Vous êtes un dangereux scélérat et vous savez très bien vous tirer de tous les mauvais pas où votre indifférence et votre froideur envers moi vous jettent. Vous trouvez moyen de m’empêcher de vous tirer les yeux hors de la tête quand j’en ai tous les motifs. Enfin vous êtes un scélérat voilà le fait et je voudrais que le rasoir de Richi vous ait encore plus ratissé le menton. Taisez-vous infâme candidat [1], vous n’aurez jamais ma voix quelque efforta que vous fassiez pour y parvenir. « MELFORT, MELFORT, de la Cacadémie perderas-tu le souvenir ? Perderas-tu, perderas-tu le souvenir ? » [2] (Toto cherchant des voix et ne trouvant que la sienne pour écho. Paris, 4 décembre 1840)
Je me fiche de vous c’est bien fait, ça vous apprendra à me laisser geler toute seule dans mon lit par le temps qui fait.

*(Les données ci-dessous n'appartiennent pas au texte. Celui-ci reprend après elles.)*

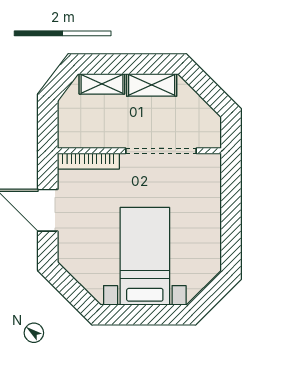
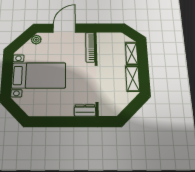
dresser: (211, 172) -> (85, 110), added
plant: (72, 263) -> (36, 40), added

Il est gentil le temps qui fait surtout quand on n’a pas allumé de feu de la journée et qu’on s’est occupé au travail peu réchauffant de : réparer des ans l’irréparable outrage [3]. C’est-à-dire à chercher ses cheveux blancs toute la journée. Voime, voime, voime. À propos quand me ferez-vous sortir ? Je vous dis cela en passant et pour mémoire seulement car je sais que j’ai encore semaines devant moi avant de toucher à l’anniversaire d’une course en omnibus le soir par le brouillard le plus épais et le plus fétide. C’est donc uniquement pour la conversation ce que j’en dis. Baisez-moi du reste et attendez-vous à me trouver moins MOUTON pour vos absences de la nuit et du matin. Entendez-vous ?

Juju tourbillon de griffes

BnF, Mss, NAF 16343, f. 203-204
Transcription de Chantal Brière

a) « quelqu’effort ».

Notes

[1Hugo fait campagne pour entrer à l’Académie française. Il sera élu le 7 janvier 1841.

[2Parodie d’un couplet extrait du Pensionnat de jeunes demoiselles, opéra-comique de Picard et Vial, musique de Devienne, crée le 2 mars 1825, Acte I, scène VI : « Toi que j’aime plus que ma vie, / Que je voudrais en vain ne plus chérir !/ Melfort ! Melfort ! de la triste Amélie/ As-tu gardé le souvenir ? »

[3Racine, Athalie, Acte II, scène V.